Most mental health professionals stopped administering the drug, while some continued to administer the MDMA-assisted therapy underground. There was also an evident decline in the number of scientists who pursued the study of MDMA, though some forged ahead. One of those who kept the pace was Dr Doblin, who founded his association in 1986, focusing on developing MDMA and other psychedelics into medications that the FDA could approve. At least two decades flew by before MDMA could shed off all the claims of the dangers of ecstasy. After that, they earned the approval to commence the study. Research in humans and animals shows that MDMA does not produce any neurotoxic effects at the doses administered in clinical trials.
On the flip side, ecstasy or Molly can be mixed with other potentially harmful substances. Users may consume higher doses than are safe for use. In 2011, MDMA accounted for about 1.8% of all drug-related emergency department visits. According to a database maintenance unit that year, that was by the Substance Abuse and Mental Health Services Administration. From 2013 to 2014, in 16 major hospitals in about ten countries across Europe, MDMA accounted for 8% of drug-related emergency visits.
The source of MDMA’s therapeutic effect is still a mystery to scientists. The substance glues to a protein that regulates serotonin, a neurotransmitter in the brain that can elevate mood. MDMA takes the process a tad further. It causes the protein to pump serotonin into synapses and strengthen their chemical signal.
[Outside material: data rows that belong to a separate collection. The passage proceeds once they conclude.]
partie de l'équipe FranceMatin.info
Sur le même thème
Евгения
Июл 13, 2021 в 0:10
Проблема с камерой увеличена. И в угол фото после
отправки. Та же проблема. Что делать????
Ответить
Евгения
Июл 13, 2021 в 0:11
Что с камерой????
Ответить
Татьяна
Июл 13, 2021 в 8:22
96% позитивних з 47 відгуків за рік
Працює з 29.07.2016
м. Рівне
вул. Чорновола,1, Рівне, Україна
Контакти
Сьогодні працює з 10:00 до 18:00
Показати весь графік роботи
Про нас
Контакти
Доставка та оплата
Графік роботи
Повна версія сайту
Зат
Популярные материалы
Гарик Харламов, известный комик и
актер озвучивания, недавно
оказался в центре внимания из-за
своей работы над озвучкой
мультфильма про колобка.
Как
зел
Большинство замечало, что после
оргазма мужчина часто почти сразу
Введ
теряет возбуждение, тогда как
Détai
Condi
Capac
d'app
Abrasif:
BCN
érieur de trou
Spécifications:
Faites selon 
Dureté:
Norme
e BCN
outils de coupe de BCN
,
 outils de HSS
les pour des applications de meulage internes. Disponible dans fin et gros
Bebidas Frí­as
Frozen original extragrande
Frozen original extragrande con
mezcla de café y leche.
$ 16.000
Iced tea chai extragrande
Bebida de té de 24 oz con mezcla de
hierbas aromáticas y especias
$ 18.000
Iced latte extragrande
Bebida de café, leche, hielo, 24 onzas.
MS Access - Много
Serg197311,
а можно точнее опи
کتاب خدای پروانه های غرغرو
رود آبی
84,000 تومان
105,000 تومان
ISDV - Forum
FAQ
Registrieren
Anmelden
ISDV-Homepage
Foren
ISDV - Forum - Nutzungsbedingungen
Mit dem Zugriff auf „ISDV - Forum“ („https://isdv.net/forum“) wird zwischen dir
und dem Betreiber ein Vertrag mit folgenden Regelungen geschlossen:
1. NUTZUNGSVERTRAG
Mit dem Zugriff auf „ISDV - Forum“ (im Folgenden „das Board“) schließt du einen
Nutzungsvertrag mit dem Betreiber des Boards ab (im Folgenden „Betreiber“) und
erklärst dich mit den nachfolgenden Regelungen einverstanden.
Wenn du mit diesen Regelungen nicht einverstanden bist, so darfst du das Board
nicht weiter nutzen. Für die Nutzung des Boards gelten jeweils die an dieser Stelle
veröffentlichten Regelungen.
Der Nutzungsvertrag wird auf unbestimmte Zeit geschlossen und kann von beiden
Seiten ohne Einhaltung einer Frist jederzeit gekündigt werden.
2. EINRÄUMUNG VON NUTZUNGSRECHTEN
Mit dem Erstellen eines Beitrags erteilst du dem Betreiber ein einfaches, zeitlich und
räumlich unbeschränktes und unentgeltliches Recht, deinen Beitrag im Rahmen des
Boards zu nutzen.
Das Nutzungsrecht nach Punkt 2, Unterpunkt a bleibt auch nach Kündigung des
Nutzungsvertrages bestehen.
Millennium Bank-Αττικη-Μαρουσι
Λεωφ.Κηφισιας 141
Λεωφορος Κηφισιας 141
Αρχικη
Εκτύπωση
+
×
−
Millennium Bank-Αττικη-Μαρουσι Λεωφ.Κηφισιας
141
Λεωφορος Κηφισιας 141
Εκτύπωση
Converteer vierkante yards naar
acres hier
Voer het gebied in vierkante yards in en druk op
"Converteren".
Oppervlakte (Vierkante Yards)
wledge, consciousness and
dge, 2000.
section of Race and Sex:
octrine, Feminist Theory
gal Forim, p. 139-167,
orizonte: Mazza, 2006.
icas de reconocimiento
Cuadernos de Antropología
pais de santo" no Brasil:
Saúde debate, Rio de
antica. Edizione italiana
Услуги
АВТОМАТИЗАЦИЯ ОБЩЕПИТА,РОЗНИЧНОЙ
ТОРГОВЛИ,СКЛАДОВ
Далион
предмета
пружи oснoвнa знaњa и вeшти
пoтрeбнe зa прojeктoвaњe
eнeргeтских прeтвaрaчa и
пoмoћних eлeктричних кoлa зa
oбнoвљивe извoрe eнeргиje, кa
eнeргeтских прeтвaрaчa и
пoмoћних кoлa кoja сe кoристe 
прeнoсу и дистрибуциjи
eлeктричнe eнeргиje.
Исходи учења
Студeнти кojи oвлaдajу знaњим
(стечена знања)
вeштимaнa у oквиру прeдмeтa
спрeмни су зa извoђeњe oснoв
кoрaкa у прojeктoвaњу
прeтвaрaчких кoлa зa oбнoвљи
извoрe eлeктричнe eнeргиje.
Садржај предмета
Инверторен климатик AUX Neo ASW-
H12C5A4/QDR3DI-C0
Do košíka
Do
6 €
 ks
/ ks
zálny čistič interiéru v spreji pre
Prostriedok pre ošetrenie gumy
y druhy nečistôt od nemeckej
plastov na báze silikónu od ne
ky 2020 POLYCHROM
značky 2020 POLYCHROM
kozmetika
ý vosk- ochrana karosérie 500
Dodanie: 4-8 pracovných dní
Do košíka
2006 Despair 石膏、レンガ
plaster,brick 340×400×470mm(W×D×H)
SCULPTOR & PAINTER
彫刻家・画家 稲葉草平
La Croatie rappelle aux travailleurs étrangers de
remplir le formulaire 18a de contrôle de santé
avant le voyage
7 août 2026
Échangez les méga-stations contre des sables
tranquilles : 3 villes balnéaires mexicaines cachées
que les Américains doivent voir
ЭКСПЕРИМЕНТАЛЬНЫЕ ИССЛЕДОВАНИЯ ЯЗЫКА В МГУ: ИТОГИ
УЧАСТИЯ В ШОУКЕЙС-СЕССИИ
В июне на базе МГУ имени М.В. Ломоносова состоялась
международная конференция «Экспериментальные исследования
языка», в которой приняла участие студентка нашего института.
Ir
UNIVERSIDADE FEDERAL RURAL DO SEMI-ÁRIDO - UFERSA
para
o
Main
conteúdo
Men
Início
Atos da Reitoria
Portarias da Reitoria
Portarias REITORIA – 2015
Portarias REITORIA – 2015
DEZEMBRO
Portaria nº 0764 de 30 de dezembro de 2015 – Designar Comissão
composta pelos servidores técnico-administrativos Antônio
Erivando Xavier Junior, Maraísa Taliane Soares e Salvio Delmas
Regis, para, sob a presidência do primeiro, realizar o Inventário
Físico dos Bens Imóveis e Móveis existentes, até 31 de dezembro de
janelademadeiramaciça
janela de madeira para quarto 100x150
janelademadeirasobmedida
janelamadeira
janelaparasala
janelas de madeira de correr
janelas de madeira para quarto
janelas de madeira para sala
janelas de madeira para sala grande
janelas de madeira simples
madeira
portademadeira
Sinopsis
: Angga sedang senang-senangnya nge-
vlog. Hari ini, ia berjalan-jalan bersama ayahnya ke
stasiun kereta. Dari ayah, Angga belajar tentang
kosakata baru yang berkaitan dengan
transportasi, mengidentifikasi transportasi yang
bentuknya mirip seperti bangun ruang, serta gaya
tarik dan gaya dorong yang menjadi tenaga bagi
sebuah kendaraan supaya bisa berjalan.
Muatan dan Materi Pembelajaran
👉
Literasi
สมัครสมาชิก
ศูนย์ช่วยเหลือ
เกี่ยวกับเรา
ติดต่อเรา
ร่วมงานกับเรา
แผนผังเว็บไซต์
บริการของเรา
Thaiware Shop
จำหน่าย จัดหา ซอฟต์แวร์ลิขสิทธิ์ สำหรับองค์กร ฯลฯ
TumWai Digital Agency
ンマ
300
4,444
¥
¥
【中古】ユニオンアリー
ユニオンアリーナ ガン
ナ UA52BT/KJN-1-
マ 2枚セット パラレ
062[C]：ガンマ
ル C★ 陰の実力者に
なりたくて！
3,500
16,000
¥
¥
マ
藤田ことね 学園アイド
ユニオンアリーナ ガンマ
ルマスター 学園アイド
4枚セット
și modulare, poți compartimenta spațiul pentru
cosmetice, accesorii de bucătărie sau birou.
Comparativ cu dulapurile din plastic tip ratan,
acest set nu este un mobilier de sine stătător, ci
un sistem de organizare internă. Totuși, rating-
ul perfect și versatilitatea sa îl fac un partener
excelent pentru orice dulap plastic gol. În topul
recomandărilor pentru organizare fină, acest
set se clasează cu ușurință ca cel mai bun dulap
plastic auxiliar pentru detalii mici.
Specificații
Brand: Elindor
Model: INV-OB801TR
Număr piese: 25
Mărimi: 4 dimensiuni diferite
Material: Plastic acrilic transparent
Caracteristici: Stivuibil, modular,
MDMA elevates levels of oxytocin, dopamine, and similar chemical messengers, which then produce empathy, compassion, and trust. It is speculated that its primary therapeutic effect may be from its ability to reopen the “critical period,” the window during childhood when the brain has the exceptional ability to generate new memories and store them. We had evidence from a study conducted on a mouse published in 2019. It shows that MDMA can take the adult brain to this earlier state of malleability.
Of the 90 participants who took part in the Phase 3 trial, a good number of them were combat veterans, victims of a mass shooting, sexual assault, childhood trauma, or domestic violence. All of them had a severe case of PTSD and have been diagnosed on an average of 14 years. Over 90% of the participants had considered suicide, while some had a history of alcohol use. The trial included data collected by 80 therapists at 15 sites in Israel, Canada, and the United States.
A psychophysiology researcher at John Hopkins University School of Medicine, Albert Gracia-Romeu, said that additional research is needed to fully explore the efficacy of MDMA-assisted therapy for people of diverse races and ethnicities. He was not part of the study, but he believes that three-quarters of the participants for this trial were white, which may underscore some limitations. Because “accessibility to this kind of treatment to people of colour and people with lower socioeconomic status is important, some already suffer from health disparities and disturbing traumatic experiences.”